4.03.2019

Chapter Five: QUESTIONS


This snuggly boy doesn't cry as much as they (hospital people) want him to, so after a quick skin-to-skin he's taken for some rubbing and some weighing and some Apgars. As he gets scrubbed down a bit, Joseph notes the little bump on his nose. What is that? It kind of stands out a bit. The nurse takes a look. Randall takes a look. He decides to call in a neonatologist for an opinion. 



In the meantime, we learn his metric weight. As the nurse goes to convert it to pounds, I turn to Joe and nearly yell, "This is your moment." For years he has practiced conversions in his head for fun; why, if not for this?? He beats the nurse's Google search but doesn't believe his own math: our baby is...smaller than five pounds? Four pounds and eleven ounces, to be exact. Whatever happened to the six pound measurement we saw at Monday's ultrasound?

By the time I've been stitched up (the real reason to want an epidural), my baby has been swaddled and photographed and snuggled by everyone in the room. I'm happy to share him, but I'm wondering if I should try breastfeeding him? Out of this entire saga, this is my single regret: I waited for someone to give me permission, not realizing until much later that his first feeding timeline was entirely up to me. And as a result, we didn't get around to trying breastfeeding for hours longer than I would have chosen. (Luckily, he has a natural talent for it.)

The nose theories begin when the neonatologist arrives. Her first thought is that maybe his nose spent some time smashed against my heart-shaped uterine wall. It feels unlikely to me (there's a bump, not a dip), but I don't have any better theories to offer. She decides to call in a couple doctor friends of hers: an ear-nose-throat specialist and a geneticist, both of whom work primarily with babies and children. We'll meet with them (plus a couple others) over the next two hospital days.




Fast forward a bit: we've moved downstairs to the mother-baby wing of the hospital. We've met new nurses and a lactation specialist, we've accepted homework assignments (apparently we need to name this baby), we've pumped and spilled colostrum (okay that one was just me), and we've learned nether-region care (...yikes). We are beyond exhausted, due primarily to having spent two restless nights in the hospital already, oh--and to giving birth. After seeing a few visitors, we send "Boy Facer" to the nursery for his next feeding and fall asleep as quickly as we can. I do not question for one second if this is the "right" thing to do, and suddenly it feels like a blessing that his first feeding wasn't from my breast. If he can have hospital milk once, he can have it again, right?

We make it through the night (feedings and medications interrupting every couple hours) and awake to a day full of nose-bump investigations. I won't realize until day three that most parents spend these days hanging out with their baby. We spend the first day either in separate places or recovering from separation (kangaroo care, always), only to be separated again. Every three hours, we're checking vitals, which is apparently a thing for tiny babies. How's his temperature? How's his glucose? Did he poop?

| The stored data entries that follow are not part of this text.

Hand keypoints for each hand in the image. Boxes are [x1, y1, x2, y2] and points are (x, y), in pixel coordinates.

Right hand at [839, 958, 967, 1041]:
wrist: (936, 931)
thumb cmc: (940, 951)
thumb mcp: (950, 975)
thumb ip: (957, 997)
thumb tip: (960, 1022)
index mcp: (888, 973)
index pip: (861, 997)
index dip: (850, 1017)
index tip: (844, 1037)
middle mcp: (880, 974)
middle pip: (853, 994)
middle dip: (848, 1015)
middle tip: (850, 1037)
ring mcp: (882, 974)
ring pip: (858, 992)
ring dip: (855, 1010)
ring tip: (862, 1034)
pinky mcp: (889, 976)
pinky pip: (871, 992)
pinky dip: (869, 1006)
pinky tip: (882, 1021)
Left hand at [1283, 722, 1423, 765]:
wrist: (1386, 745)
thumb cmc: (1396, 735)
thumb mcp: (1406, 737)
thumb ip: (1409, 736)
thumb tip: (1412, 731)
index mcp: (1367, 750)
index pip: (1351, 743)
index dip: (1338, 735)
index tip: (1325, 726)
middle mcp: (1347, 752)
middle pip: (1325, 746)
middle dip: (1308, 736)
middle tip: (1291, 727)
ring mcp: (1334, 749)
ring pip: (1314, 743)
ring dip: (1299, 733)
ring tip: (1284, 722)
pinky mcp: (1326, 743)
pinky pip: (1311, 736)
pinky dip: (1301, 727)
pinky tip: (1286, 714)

As the nurses monitor bodily functions, doctors and specialists theorize about and monitor the potential implications of this nose bump. Is it just a bump, or is it symptomatic of something bigger? If it were just the bump, maybe we wouldn't worry, but add in the echogenic focus from ultrasounds and his abnormally small size and my heart-shaped uterus and maybe something else is going on here. We just want to add as many pieces to the puzzle as we can while we're still in the hospital. Here are some of those pieces:

Can he breathe through that nose? Yes. Look at him, still alive.
What kind of tissue is inside there? Shrug.
Was the placenta normal? Let's send it for testing.
Does he hear normally? Maybe not. Come back for another test in a week.
Is his heart okay? Yes. EKG confirms.
Is his inner nose structurally normal? Yes. World's tiniest scope confirms.
Does he need surgery? Maybe. Come back when he's a year old.
Has his skull fused early? Nope. Lucky day.

Does he have a "syndrome"? Maybe. Let's discuss again tomorrow.

Ultimately we rule out lots of potentially related issues, but we're left with the lingering question of why that adorable bump exists. Does he have a genetic syndrome? The geneticist meets with us in such a caring way that I can tell she knows she's delivering "news." But since he has nothing immediately pressing or urgent required for his daily care, we are not concerned. The answer to the syndrome question is a probable yes, but the syndrome in question has few dramatic implications. Testing doesn't seem urgent (plus there's the added variable of the bump's development over time), so we schedule a genetics appointment around his six-month birthday.

Oh, and we've named this boy: Brooks. It reverberates as correct through my entire body when Joseph declares it his first choice. That name and this baby are both keepers!